Expanding its partnership with Microsoft, the world’s largest chip-maker Intel on Thursday said its high-speed interconnect technology, Thunderbolt, would be available on the software giant’s Windows operating system from next year.
The move would end the exclusive availability of Thunderbolt, which was launched earlier this year and helps transfer data between different computing devices at high speed, on Apple’s Mac computers.
The plans to offer Thunderbolt on Microsoft’s Windows platform was disclosed by Intel’s Vice-President and General Manager of the PC Client Group, Mooly Eden, at the Intel Developer Forum (IDF) 2011 here today.
Computer-makers like Acer and Asus are working to make devices with Thunderbolt compatible with the Windows platform, he added.
Thunderbolt enables different high-speed storage and media capture devices to connect with each other through a single thin cable.
Speaking at IDF 2011, Mr. Eden also displayed a prototype of the Thunderbolt technology running on Microsoft’s Windows 7 operating system.
He was also joined by a Microsoft representative that showcased the latter’s latest Windows 8 operating system on an Intel-based ‘Ultrabook’ device.
Putting to rest speculation about the two long-time partners drifting apart, the two companies highlighted the broad collaboration between them and pointed to the future opportunities that Windows 8 would present across multiple computing devices such as tablets, hybrids and the in-development ‘Ultrabook’

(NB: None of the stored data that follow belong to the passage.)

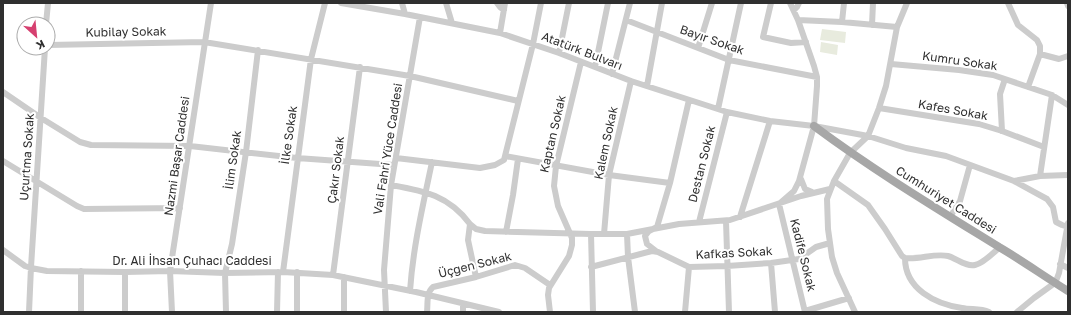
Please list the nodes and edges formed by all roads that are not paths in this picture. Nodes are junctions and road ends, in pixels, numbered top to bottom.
1 (48, 3) edge
2 (211, 3) edge
3 (325, 3) edge
4 (341, 3) edge
5 (402, 3) edge
6 (446, 3) edge
7 (497, 3) edge
8 (541, 3) edge
9 (569, 3) edge
10 (608, 3) edge
11 (630, 3) edge
12 (662, 3) edge
13 (712, 3) edge
14 (741, 3) edge
15 (771, 3) edge
16 (790, 3) edge
17 (799, 3) edge
18 (844, 3) edge
19 (873, 3) edge
20 (907, 3) edge
21 (1008, 3) edge
22 (1066, 3) edge
23 (505, 6) edge
24 (1068, 6) edge
25 (794, 10) junction
26 (405, 14) junction
27 (47, 16) edge
28 (420, 17) junction
29 (626, 20) junction
30 (798, 20) junction
31 (842, 22) junction
32 (452, 23) junction
33 (872, 25) junction
34 (897, 27) junction
35 (657, 32) junction
36 (500, 33) junction
37 (204, 42) junction
38 (806, 42) junction
39 (533, 44) junction
40 (56, 45) edge
41 (698, 48) junction
42 (258, 50) junction
43 (559, 53) junction
44 (1040, 54) junction
45 (45, 56) edge
46 (1068, 56) edge
47 (311, 59) junction
48 (729, 60) junction
49 (581, 62) junction
50 (891, 64) junction
51 (360, 67) junction
52 (594, 67) junction
53 (612, 74) junction
54 (410, 76) junction
55 (817, 77) junction
56 (1005, 79) junction
57 (631, 81) junction
58 (647, 86) junction
59 (1028, 86) junction
60 (3, 92) edge
61 (1052, 95) junction
62 (689, 100) junction
63 (518, 101) junction
64 (1068, 105) edge
65 (879, 108) junction
66 (718, 110) junction
67 (727, 112) junction
68 (41, 118) junction
69 (770, 121) junction
70 (814, 126) junction
71 (1002, 131) junction
72 (868, 136) junction
73 (190, 146) junction
74 (1044, 146) junction
75 (246, 152) junction
76 (850, 153) junction
77 (505, 156) junction
78 (297, 158) junction
79 (396, 158) junction
80 (518, 159) junction
81 (3, 161) edge
82 (348, 162) junction
83 (432, 162) junction
84 (394, 165) junction
85 (970, 165) junction
86 (556, 166) junction
87 (609, 175) junction
88 (801, 175) junction
89 (1040, 176) junction
90 (1068, 176) edge
91 (36, 181) junction
92 (834, 181) junction
93 (1014, 181) junction
94 (670, 183) junction
95 (391, 185) junction
96 (830, 189) junction
97 (426, 192) junction
98 (812, 192) junction
99 (779, 204) junction
100 (180, 208) junction
101 (950, 217) junction
102 (740, 218) junction
103 (726, 221) junction
104 (699, 222) junction
105 (470, 224) junction
106 (1068, 225) edge
107 (656, 227) junction
108 (641, 231) junction
109 (506, 232) junction
110 (571, 234) junction
111 (591, 234) junction
112 (604, 234) junction
113 (628, 234) junction
114 (645, 238) junction
115 (830, 243) junction
116 (1000, 247) junction
117 (3, 250) edge
118 (658, 252) junction
119 (628, 257) junction
120 (905, 258) junction
121 (793, 260) junction
122 (771, 263) junction
123 (1060, 264) junction
124 (727, 266) junction
125 (591, 267) junction
126 (689, 267) junction
127 (31, 268) junction
128 (1068, 268) edge
129 (81, 271) junction
130 (170, 271) junction
131 (125, 272) junction
132 (280, 272) junction
133 (297, 272) junction
134 (225, 273) junction
135 (333, 275) junction
136 (344, 277) junction
137 (476, 277) junction
138 (1054, 283) junction
139 (550, 285) junction
140 (386, 286) junction
141 (410, 291) junction
142 (1068, 292) edge
143 (428, 296) junction
144 (849, 298) junction
145 (463, 304) junction
146 (945, 305) junction
147 (1023, 310) edge
148 (29, 312) edge
149 (81, 312) edge
150 (125, 312) edge
151 (172, 312) edge
152 (226, 312) edge
153 (277, 312) edge
154 (297, 312) edge
155 (344, 312) edge
156 (386, 312) edge
157 (427, 312) edge
158 (463, 312) edge
159 (499, 312) edge
160 (550, 312) edge
161 (593, 312) edge
162 (635, 312) edge
163 (685, 312) edge
164 (730, 312) edge
165 (775, 312) edge
166 (805, 312) edge
167 (855, 312) edge
168 (950, 312) edge
169 (989, 312) edge
170 (1016, 312) edge

1 - 27 street
2 - 37 street, Nazmi Başar Caddesi
3 - 47 street, İlke Sokak
4 - 26 street, Atatürk Bulvarı
5 - 26 street
6 - 32 street
7 - 23 street
8 - 39 street
9 - 43 street
10 - 52 street
11 - 29 street
12 - 35 street
13 - 41 street
14 - 48 street
15 - 38 street
16 - 25 street
17 - 25 street
18 - 31 street
19 - 33 street
20 - 34 street
21 - 44 street
22 - 24 street
23 - 36 street
25 - 30 street
26 - 28 street, Atatürk Bulvarı
28 - 32 street, Atatürk Bulvarı
28 - 54 street, Vali Fahri Yüce Caddesi
29 - 35 street, Bayır Sokak
29 - 53 street
30 - 31 street
30 - 38 street
31 - 33 street
32 - 36 street, Atatürk Bulvarı
33 - 34 street
34 - 50 street
35 - 41 street, Bayır Sokak
35 - 58 street
36 - 39 street, Atatürk Bulvarı
37 - 40 street, Kubilay Sokak
37 - 42 street, Kubilay Sokak
37 - 73 street, Nazmi Başar Caddesi
38 - 55 street
39 - 43 street, Atatürk Bulvarı
39 - 63 street
41 - 48 street, Bayır Sokak
42 - 47 street, Kubilay Sokak
42 - 75 street, İlim Sokak
43 - 49 street, Atatürk Bulvarı
44 - 46 street
44 - 59 street
45 - 68 street, Uçurtma Sokak
47 - 51 street, Kubilay Sokak
47 - 78 street, İlke Sokak
48 - 55 street, Bayır Sokak
48 - 66 street
49 - 52 street, Atatürk Bulvarı
49 - 86 street, Kaptan Sokak
50 - 56 street, Kumru Sokak
50 - 65 street
51 - 54 street, Kubilay Sokak
51 - 82 street, Çakır Sokak
52 - 53 street, Atatürk Bulvarı
53 - 57 street, Atatürk Bulvarı
54 - 63 street, Kubilay Sokak
54 - 79 street, Vali Fahri Yüce Caddesi
55 - 70 street
56 - 59 street, Kumru Sokak
56 - 71 street
57 - 58 street, Atatürk Bulvarı
57 - 87 street, Kalem Sokak
58 - 62 street, Atatürk Bulvarı
59 - 61 street, Kumru Sokak
60 - 68 street
61 - 64 street, Kumru Sokak
61 - 74 street
62 - 66 street, Atatürk Bulvarı
62 - 94 street
63 - 77 street
65 - 71 street, Kafes Sokak
65 - 72 street
66 - 67 street, Atatürk Bulvarı
67 - 69 street, Atatürk Bulvarı
67 - 104 street, Destan Sokak
68 - 73 street
68 - 91 street, Uçurtma Sokak
69 - 70 street, Atatürk Bulvarı
69 - 102 street
70 - 72 street, Atatürk Bulvarı
70 - 76 main road, Cumhuriyet Caddesi
70 - 88 street
71 - 74 street, Kafes Sokak
72 - 76 street
72 - 85 street, Atatürk Bulvarı
73 - 75 street
73 - 100 street, Nazmi Başar Caddesi
74 - 89 street
75 - 78 street
75 - 134 street, İlim Sokak
76 - 92 street
76 - 101 main road, Cumhuriyet Caddesi
77 - 80 street
77 - 83 street
78 - 82 street
78 - 132 street, İlke Sokak
79 - 83 street
79 - 84 street, Vali Fahri Yüce Caddesi
80 - 86 street
80 - 109 street
81 - 91 street
82 - 84 street
82 - 135 street, Çakır Sokak
83 - 97 street
84 - 95 street, Vali Fahri Yüce Caddesi
85 - 93 street, Atatürk Bulvarı
85 - 101 street
86 - 87 street
86 - 110 street, Kaptan Sokak
87 - 94 street
87 - 112 street, Kalem Sokak
88 - 98 street
88 - 99 street
89 - 90 street
89 - 93 street
91 - 100 street
91 - 127 street, Uçurtma Sokak
92 - 96 street
92 - 120 street
93 - 106 street, Atatürk Bulvarı
94 - 107 street
95 - 97 street
95 - 140 street, Vali Fahri Yüce Caddesi
96 - 98 street
96 - 115 street
97 - 105 street
97 - 141 street
98 - 99 street
99 - 102 street
99 - 121 street, Kadife Sokak
100 - 130 street, Nazmi Başar Caddesi
101 - 116 main road, Cumhuriyet Caddesi
102 - 103 street
103 - 104 street
103 - 124 street
104 - 107 street
105 - 109 street
105 - 137 street
106 - 123 street
107 - 108 street
107 - 114 street
108 - 113 street
108 - 114 street, Kafkas Sokak
109 - 110 street
110 - 111 street
110 - 139 street
111 - 112 street
111 - 125 street
112 - 113 street
113 - 119 street
114 - 118 street, Kafkas Sokak
114 - 119 street
115 - 121 street, Kafkas Sokak
115 - 144 street
116 - 120 street
116 - 138 main road, Cumhuriyet Caddesi
117 - 127 street, Dr. Ali İhsan Çuhacı Caddesi
118 - 119 street
118 - 126 street, Kafkas Sokak
119 - 125 street
119 - 162 street
120 - 146 street
121 - 122 street, Kafkas Sokak
121 - 166 street, Kadife Sokak
122 - 124 street, Kafkas Sokak
122 - 165 street
123 - 128 street
123 - 138 street
124 - 126 street, Kafkas Sokak
124 - 164 street
125 - 161 street
126 - 163 street
127 - 129 street, Dr. Ali İhsan Çuhacı Caddesi
127 - 148 street, Uçurtma Sokak
129 - 131 street, Dr. Ali İhsan Çuhacı Caddesi
129 - 149 street
130 - 131 street, Dr. Ali İhsan Çuhacı Caddesi
130 - 134 street, Dr. Ali İhsan Çuhacı Caddesi
130 - 151 street, Nazmi Başar Caddesi
131 - 150 street
132 - 133 street, Dr. Ali İhsan Çuhacı Caddesi
132 - 134 street, Dr. Ali İhsan Çuhacı Caddesi
132 - 153 street, İlke Sokak
133 - 135 street, Dr. Ali İhsan Çuhacı Caddesi
133 - 154 street
134 - 152 street, İlim Sokak
135 - 136 street, Dr. Ali İhsan Çuhacı Caddesi
136 - 140 street, Dr. Ali İhsan Çuhacı Caddesi
136 - 155 street
137 - 139 street, Üçgen Sokak
137 - 143 street, Üçgen Sokak
138 - 142 main road, Cumhuriyet Caddesi
138 - 147 street
139 - 160 street
140 - 141 street, Dr. Ali İhsan Çuhacı Caddesi
140 - 156 street, Vali Fahri Yüce Caddesi
141 - 143 street, Dr. Ali İhsan Çuhacı Caddesi
143 - 145 street, Dr. Ali İhsan Çuhacı Caddesi
143 - 157 street
144 - 166 street
144 - 167 street
145 - 158 street
145 - 159 street, Dr. Ali İhsan Çuhacı Caddesi
146 - 168 street
146 - 169 street
147 - 170 street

Intel’s partnership with Google for the launch of Android smartphones powered by Intel chips and Microsoft showcasing its Windows 8 operating system on devices powered by chips from Intel’s rival, ARM Holdings, had led to such speculation earlier this week.
However, both Intel and Microsoft have downplayed the developments. While Intel CEO Paul Otellini said he was confident of Intel having the best chips to run the Windows operating systems, Microsoft Chief Steve Ballmer also reiterated his commitment to both Intel and ARM chips.
Later, speaking to journalists, Mr. Eden said that PC manufacturers would be free to choose operating systems of their choice on the Ultrabooks and they would not be limited to Microsoft’s Windows platform.
Asked if Ultrabooks could have Android as their operating platform and whether such a move could affect Intel’s relationship with Microsoft, Mr. Eden said, “Our cooperation with Microsoft is great. But they are free to work with any of our rivals.”
“Similarly, we (Intel) also work with different players. It finally depends on the OEMs (Original Equipment Manufacturers) to decide on the operating system,” he added.
Mr. Eden said that for the time being, Ultrabooks are being tested on the Windows platform, but OEMs can make their own choices.